§ **Document excerpt**

━━━━━━━━

Chinese e-commerce giant Alibaba has launched an English-language version of TaoProtect, one of its counterfeit reporting system. Used on Tmall and Taobao (Alibaba’s top B2C and B2B platforms, respectively) TaoProtect lets merchants report listings that infringe on copyrights, patents, and trademarks, TechCrunch reports.
The online sale of imported goods, called cross-border e-commerce, is an important growth segment for Chinese e-commerce companies like Alibaba and rival JD.com, thanks to an increase in disposable income and the perception that products, especially toiletries and food, made overseas are safer. In order to facilitate cross-border transactions, Alibaba isinvesting heavily in its international logistics network.

━━━━━━━━

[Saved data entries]

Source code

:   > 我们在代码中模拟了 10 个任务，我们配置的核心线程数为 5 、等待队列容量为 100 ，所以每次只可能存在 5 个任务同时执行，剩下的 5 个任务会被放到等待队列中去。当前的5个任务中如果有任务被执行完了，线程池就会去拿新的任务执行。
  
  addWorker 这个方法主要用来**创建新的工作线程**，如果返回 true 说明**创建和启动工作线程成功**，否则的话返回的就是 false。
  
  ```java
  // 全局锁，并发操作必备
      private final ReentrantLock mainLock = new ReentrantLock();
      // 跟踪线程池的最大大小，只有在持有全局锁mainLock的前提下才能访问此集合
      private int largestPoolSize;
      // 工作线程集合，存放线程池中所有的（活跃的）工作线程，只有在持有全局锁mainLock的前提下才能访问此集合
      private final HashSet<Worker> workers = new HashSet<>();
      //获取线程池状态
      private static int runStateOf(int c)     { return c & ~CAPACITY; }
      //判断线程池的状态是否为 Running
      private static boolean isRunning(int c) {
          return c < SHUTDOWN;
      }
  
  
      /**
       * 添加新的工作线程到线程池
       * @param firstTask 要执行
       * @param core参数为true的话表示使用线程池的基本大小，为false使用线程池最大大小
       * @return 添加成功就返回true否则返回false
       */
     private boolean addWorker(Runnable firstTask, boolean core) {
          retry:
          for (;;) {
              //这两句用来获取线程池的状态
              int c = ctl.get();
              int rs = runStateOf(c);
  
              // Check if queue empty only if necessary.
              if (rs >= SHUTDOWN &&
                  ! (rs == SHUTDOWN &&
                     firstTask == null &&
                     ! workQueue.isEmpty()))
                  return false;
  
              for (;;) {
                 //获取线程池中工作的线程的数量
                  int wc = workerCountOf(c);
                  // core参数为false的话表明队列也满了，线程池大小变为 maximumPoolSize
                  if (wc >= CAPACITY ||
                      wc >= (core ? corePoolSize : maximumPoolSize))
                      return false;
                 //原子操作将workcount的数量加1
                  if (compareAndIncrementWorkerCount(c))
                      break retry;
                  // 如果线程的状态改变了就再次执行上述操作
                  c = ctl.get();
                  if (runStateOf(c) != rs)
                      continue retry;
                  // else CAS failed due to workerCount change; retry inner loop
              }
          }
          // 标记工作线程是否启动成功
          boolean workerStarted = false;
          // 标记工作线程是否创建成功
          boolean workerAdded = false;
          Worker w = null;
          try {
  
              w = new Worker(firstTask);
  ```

━━━━━━━━

§ **Task set**
**1)** In the article about Alibaba's TaoProtect, what can merchants report using TaoProtect?
**2)** Carry on the article about Alibaba's TaoProtect from its last sentence.

§ **Answers below**
**1)** Listings that infringe on copyrights, patents, and trademarks.

**2)**
Winning the trust of foreign vendors, however, is just as important. As is inevitable for any e-commerce platform of its size, Alibaba has struggled to police counterfeits. This has resulted in headaches like a lawsuit filed by Gucci, Yves Saint Laurent, and other luxury brands that alleged Alibaba allowed knock-offs on its sites and a highly publicized run-in with China’s State Administration for Industry and Commerce (SAIC) after the government agency published a white paper (later removed from its website) accusing Alibaba of not doing enough to prevent illegal activities on its sites, TechCrunch says.
Tmall and Taobao have a combined total of 10 million active sellers, which makes it hard to catch all knock-offs. By making TaoProtect more accessible to Western sellers, however, Alibaba might be able to assuage some of their concerns and attract more brands to its platforms.
The company already has tools in place, including big-data analytics that identify suspicious listings and where they originate, that have enabled it to take measures like the purge of 90 million suspicious listings before its initial public offering last fall.